● 给定材料
:::::

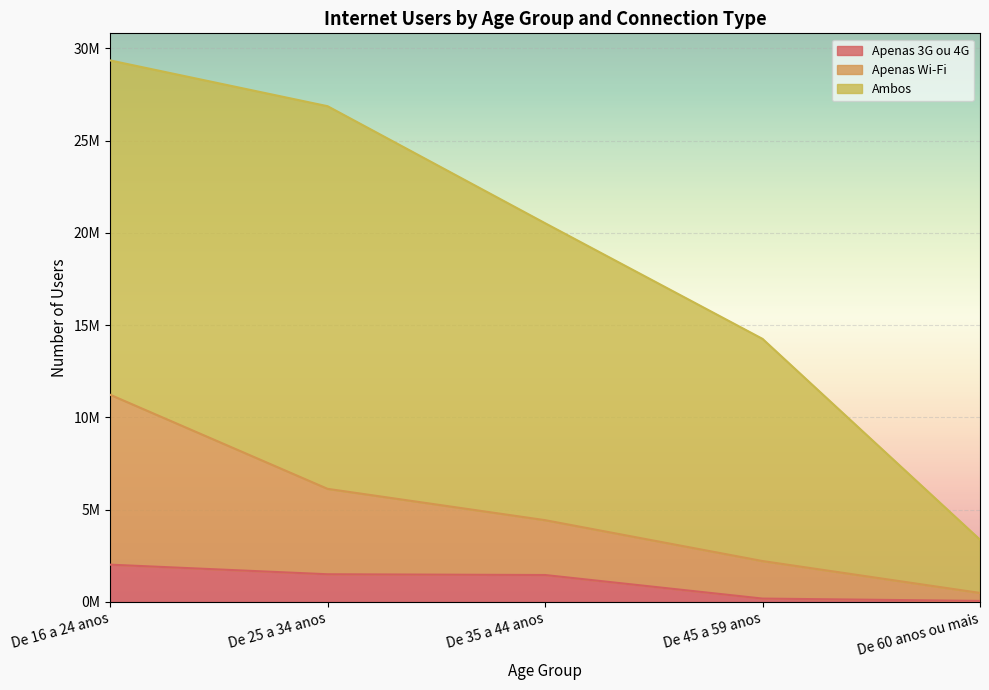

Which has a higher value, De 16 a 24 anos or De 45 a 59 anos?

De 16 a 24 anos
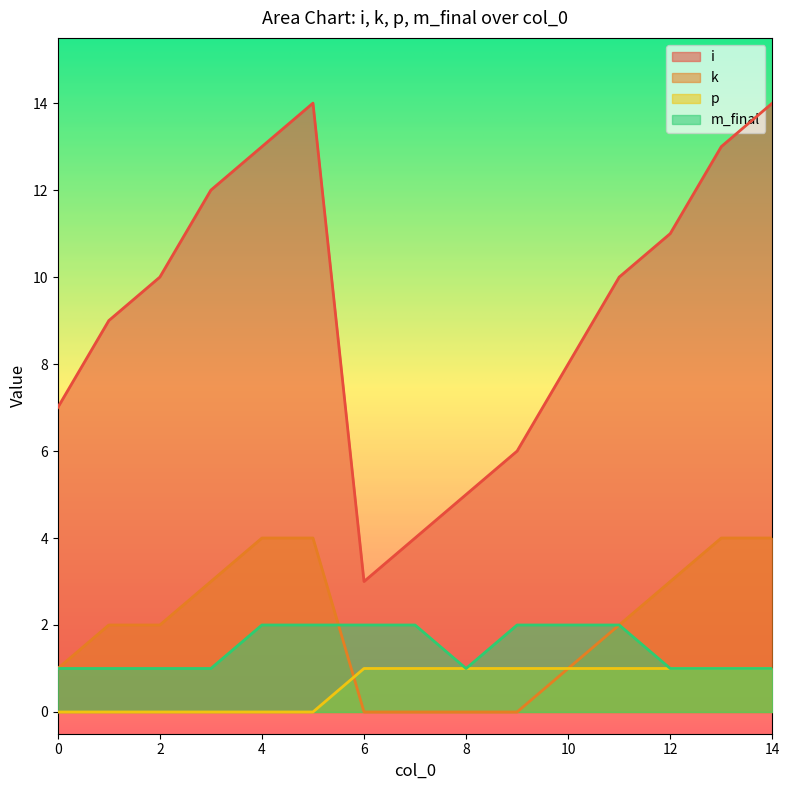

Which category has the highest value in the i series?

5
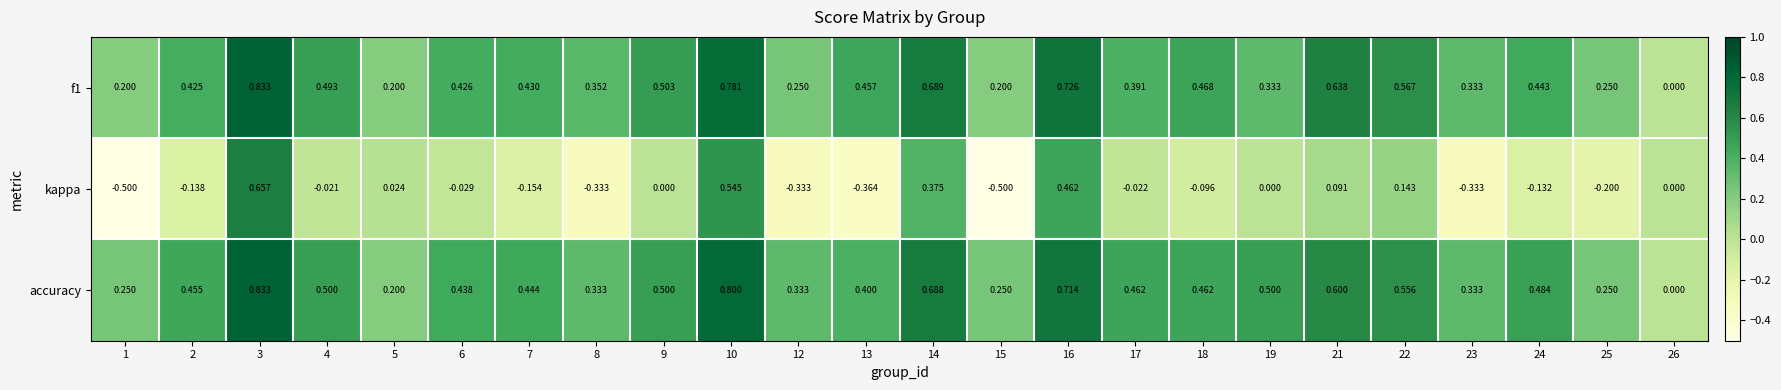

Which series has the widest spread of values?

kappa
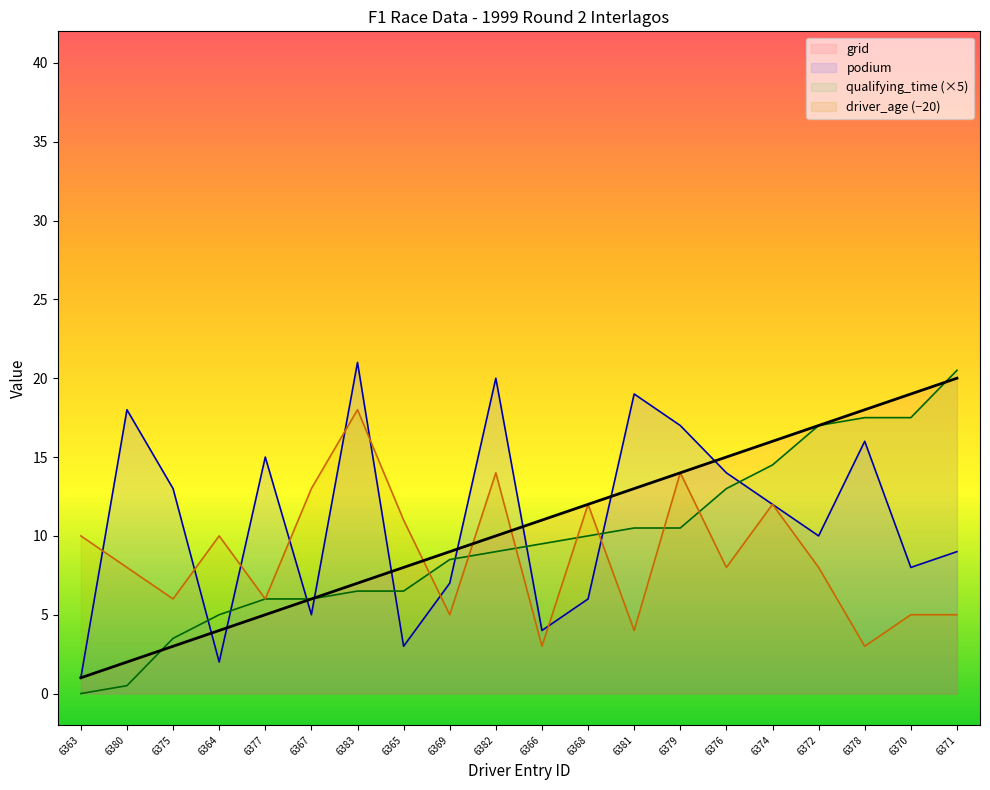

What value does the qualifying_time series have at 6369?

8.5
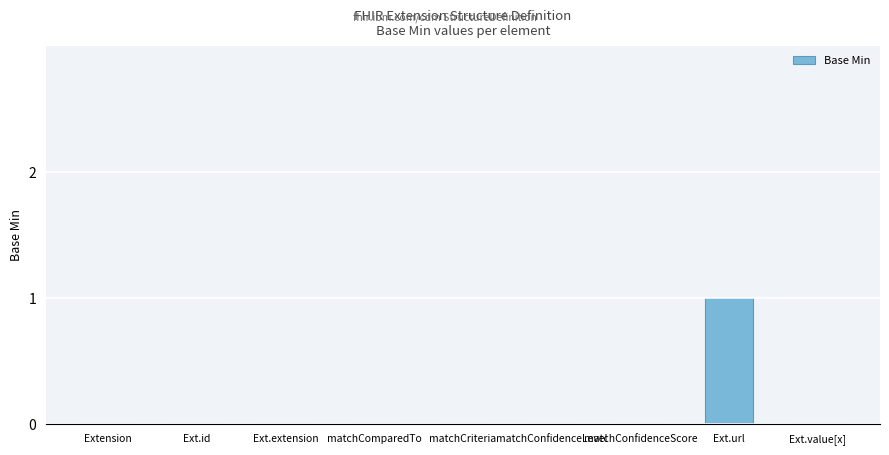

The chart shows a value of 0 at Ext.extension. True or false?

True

:::::

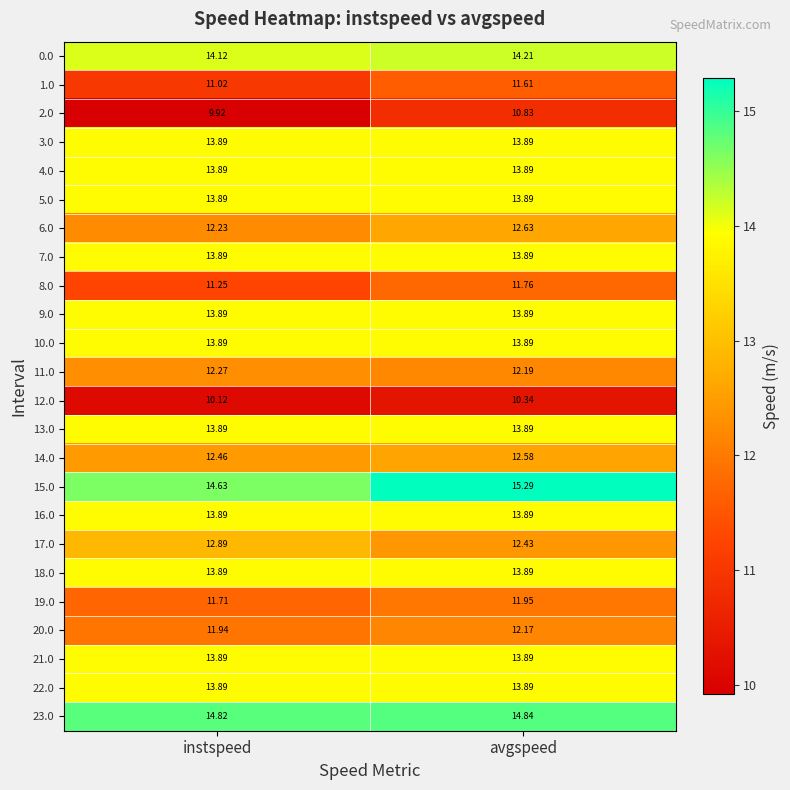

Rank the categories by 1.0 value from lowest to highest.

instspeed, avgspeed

:::::

● 练习
把材料中从含有“Which has a”的那一行起、到含有“The chart shows”的那一行止的各行逐字重打一遍，首尾两行都包括在内。其中的图片不要写进答案。

● 书面作答
Which has a higher value, De 16 a 24 anos or De 45 a 59 anos?

De 16 a 24 anos

Which category has the highest value in the i series?

5

Which series has the widest spread of values?

kappa

What value does the qualifying_time series have at 6369?

8.5

The chart shows a value of 0 at Ext.extension. True or false?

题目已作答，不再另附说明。